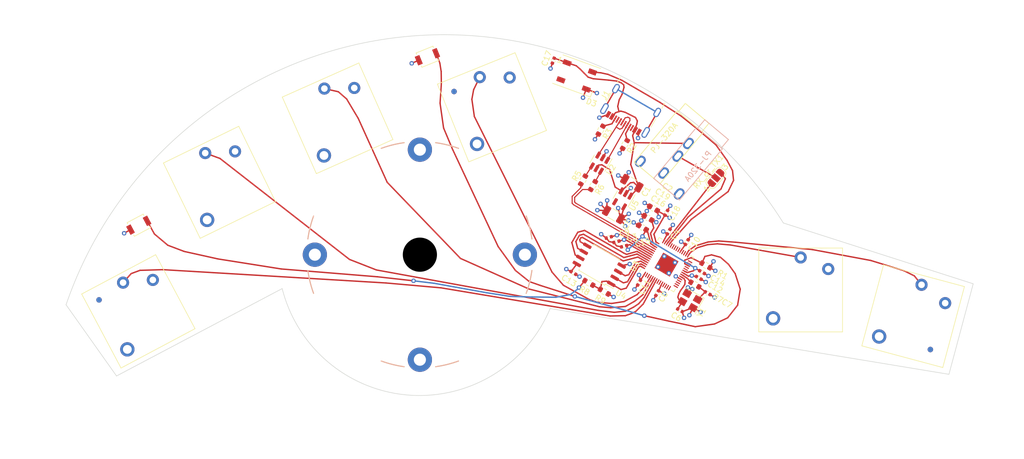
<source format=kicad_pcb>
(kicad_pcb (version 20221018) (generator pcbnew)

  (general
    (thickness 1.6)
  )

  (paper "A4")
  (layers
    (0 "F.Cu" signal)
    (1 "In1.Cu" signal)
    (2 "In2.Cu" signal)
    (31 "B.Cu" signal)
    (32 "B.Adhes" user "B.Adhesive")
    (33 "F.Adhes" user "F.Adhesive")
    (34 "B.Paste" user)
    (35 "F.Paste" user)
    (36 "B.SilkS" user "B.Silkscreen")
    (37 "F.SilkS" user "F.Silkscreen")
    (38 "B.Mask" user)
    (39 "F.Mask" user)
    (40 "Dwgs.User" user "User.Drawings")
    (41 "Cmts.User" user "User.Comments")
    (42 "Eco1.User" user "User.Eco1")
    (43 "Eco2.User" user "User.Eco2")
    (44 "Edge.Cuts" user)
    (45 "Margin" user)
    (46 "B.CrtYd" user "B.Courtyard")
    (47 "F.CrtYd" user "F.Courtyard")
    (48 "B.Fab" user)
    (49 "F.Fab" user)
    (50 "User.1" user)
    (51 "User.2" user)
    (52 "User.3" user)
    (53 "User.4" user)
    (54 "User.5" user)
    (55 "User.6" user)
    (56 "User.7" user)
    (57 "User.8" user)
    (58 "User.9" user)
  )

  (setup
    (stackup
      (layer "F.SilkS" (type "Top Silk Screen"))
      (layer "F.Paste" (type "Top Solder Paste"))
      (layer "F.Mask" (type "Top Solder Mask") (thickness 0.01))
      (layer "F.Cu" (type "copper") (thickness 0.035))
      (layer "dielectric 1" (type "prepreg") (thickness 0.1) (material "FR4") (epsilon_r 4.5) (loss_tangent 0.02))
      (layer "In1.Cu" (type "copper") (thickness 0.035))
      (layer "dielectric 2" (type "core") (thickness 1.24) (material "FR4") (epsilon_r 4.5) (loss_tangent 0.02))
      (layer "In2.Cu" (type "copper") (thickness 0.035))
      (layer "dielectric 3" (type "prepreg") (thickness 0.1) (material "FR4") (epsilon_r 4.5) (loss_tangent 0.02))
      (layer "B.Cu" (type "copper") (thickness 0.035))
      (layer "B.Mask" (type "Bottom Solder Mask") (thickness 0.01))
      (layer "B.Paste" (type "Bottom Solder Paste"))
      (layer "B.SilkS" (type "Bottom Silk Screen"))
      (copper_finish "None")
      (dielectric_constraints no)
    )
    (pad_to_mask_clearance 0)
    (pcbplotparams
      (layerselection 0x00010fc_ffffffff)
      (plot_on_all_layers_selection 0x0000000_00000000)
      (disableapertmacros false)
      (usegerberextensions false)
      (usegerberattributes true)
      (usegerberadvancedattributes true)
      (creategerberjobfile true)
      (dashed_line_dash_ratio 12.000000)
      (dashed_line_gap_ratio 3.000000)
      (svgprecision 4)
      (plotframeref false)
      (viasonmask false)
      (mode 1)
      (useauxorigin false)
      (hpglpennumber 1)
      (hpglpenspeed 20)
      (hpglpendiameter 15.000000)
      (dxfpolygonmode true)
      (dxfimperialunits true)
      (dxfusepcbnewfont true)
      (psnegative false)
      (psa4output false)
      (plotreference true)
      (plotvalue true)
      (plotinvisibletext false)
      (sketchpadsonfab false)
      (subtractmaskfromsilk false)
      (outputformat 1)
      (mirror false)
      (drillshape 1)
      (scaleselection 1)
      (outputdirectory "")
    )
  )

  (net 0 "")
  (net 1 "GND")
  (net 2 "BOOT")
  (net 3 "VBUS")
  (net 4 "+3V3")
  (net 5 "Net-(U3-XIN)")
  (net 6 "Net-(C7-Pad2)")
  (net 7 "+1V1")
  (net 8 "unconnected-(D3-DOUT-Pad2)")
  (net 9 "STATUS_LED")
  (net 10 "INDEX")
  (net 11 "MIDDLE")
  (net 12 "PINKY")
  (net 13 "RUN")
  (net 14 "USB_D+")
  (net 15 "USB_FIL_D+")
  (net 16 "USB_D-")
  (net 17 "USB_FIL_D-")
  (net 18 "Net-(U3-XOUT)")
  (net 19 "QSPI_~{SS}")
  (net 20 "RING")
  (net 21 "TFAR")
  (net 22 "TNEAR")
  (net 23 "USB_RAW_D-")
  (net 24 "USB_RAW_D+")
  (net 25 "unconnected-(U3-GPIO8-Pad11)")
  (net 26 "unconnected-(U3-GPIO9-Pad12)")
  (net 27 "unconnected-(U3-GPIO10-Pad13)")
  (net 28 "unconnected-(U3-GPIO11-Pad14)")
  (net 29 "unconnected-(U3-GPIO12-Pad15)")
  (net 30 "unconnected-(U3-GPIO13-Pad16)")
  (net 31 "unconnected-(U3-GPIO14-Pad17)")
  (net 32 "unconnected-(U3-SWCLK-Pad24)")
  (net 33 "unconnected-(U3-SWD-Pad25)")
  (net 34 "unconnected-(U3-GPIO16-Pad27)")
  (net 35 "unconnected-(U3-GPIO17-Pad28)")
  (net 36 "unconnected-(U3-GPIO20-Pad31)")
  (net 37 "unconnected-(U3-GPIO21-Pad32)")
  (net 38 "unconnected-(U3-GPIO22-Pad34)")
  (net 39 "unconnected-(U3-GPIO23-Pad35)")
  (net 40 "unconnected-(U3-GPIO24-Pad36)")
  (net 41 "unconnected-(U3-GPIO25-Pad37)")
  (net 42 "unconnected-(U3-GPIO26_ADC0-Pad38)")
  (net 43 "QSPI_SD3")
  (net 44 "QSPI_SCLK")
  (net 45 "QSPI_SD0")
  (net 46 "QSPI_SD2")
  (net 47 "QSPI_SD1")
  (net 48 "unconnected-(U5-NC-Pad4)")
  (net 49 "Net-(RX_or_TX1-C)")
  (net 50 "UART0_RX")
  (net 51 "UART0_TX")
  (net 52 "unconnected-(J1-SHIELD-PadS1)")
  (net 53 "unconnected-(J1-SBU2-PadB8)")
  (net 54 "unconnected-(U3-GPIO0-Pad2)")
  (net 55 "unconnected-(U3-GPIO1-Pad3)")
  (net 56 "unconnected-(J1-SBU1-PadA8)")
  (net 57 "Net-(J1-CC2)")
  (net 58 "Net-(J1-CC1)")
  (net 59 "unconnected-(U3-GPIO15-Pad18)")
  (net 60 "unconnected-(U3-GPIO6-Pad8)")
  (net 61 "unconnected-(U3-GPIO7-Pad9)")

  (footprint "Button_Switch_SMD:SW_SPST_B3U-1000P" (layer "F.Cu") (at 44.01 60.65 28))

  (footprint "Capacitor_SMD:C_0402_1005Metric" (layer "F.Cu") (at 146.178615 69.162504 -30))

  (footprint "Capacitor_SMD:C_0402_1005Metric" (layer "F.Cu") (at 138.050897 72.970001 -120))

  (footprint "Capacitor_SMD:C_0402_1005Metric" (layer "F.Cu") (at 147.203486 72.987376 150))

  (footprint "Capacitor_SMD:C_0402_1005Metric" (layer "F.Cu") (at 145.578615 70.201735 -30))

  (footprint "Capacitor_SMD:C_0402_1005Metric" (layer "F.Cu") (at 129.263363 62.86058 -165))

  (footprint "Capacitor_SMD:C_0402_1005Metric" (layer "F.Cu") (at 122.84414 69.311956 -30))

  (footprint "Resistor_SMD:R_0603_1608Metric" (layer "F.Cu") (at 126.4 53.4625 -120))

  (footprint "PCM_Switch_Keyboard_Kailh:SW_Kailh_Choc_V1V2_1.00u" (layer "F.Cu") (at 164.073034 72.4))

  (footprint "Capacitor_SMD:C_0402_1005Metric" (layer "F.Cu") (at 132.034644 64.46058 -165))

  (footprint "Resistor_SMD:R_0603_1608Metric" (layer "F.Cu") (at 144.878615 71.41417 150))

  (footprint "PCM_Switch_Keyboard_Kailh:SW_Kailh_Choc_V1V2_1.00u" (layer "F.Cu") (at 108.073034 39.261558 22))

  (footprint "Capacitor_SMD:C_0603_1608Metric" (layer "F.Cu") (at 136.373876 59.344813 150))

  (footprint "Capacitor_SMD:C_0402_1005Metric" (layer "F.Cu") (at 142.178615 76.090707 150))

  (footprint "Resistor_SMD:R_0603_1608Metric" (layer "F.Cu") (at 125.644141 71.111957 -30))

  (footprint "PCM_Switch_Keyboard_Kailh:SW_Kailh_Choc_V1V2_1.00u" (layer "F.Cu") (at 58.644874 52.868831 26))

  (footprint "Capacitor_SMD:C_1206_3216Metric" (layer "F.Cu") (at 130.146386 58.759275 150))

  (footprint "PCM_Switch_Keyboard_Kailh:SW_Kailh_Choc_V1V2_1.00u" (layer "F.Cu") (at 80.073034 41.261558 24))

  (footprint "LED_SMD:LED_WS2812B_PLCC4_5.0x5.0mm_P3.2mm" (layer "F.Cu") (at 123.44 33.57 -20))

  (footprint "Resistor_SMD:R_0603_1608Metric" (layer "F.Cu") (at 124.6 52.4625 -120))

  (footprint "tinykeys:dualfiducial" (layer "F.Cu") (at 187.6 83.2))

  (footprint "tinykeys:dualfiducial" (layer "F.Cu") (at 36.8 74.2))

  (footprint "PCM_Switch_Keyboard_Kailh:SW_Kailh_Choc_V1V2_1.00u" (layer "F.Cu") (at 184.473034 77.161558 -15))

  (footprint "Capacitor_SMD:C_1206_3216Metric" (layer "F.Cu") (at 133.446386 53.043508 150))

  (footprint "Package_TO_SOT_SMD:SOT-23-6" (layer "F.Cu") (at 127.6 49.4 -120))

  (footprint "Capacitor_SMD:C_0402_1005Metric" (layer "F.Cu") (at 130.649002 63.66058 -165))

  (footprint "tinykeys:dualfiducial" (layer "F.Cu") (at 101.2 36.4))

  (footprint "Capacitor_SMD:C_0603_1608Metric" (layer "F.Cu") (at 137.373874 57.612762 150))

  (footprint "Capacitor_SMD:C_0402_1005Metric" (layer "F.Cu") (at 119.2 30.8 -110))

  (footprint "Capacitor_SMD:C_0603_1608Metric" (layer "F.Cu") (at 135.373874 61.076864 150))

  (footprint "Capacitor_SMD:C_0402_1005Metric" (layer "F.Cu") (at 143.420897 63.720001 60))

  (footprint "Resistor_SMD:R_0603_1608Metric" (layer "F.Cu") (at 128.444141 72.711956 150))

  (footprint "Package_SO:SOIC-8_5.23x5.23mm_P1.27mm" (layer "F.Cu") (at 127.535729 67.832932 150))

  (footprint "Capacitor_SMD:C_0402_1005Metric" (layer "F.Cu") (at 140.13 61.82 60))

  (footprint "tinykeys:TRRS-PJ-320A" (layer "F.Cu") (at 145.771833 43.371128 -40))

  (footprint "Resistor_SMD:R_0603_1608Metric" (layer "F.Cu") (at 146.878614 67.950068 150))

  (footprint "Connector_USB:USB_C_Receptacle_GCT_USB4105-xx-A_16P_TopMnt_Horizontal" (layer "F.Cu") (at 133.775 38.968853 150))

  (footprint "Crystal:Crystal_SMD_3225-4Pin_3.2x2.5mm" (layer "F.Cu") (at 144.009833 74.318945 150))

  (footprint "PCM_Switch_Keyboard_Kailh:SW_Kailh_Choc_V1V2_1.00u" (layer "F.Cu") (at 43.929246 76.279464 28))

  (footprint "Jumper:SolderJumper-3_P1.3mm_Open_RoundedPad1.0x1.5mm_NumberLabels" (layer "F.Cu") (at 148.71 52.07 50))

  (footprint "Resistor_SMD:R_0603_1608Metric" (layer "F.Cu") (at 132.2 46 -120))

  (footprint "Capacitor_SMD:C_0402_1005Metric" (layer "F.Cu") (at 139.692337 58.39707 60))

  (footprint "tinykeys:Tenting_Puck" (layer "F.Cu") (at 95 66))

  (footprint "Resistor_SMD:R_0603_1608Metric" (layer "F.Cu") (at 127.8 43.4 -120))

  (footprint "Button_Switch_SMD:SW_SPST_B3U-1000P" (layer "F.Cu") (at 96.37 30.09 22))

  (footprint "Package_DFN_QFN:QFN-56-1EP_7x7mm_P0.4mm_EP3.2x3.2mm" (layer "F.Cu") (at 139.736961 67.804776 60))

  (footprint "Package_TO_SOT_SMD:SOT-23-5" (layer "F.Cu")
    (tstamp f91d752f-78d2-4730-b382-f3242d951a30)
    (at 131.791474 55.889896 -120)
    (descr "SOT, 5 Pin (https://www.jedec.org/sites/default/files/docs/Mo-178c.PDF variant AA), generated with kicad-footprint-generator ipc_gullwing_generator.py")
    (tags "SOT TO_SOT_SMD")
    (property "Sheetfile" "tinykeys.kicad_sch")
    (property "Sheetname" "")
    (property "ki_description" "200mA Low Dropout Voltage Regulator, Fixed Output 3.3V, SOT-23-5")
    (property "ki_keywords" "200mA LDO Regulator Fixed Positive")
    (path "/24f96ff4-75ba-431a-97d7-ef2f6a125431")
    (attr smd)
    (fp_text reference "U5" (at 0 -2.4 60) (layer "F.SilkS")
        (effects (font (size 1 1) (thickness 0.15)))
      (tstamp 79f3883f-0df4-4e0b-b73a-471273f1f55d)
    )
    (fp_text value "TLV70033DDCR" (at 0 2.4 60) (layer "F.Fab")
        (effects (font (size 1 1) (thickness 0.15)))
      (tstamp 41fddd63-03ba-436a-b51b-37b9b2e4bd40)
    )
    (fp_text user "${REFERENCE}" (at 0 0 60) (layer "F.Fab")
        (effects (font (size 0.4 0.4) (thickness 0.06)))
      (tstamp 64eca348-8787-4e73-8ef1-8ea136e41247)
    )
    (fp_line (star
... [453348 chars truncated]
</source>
==
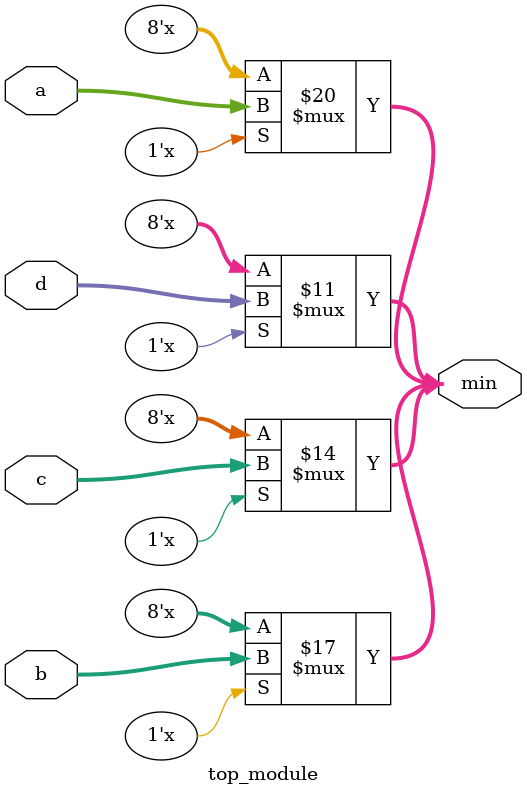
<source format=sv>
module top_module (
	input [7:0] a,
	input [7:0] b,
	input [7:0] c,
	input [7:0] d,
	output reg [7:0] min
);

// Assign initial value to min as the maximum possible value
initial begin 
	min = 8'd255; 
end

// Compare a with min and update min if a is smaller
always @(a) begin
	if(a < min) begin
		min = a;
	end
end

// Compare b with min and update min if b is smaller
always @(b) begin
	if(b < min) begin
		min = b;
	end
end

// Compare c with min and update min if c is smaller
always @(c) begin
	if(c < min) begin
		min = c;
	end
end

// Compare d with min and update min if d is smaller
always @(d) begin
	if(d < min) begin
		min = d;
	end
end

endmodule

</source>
---
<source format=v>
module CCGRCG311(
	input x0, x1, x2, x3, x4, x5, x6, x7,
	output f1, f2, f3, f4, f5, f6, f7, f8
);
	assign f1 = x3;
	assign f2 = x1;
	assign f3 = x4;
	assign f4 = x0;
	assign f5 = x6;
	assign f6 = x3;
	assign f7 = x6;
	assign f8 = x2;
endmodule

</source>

■ Task statement: State how many lines contain the word "material" across the listing, and give no other text.

■ Task output: 3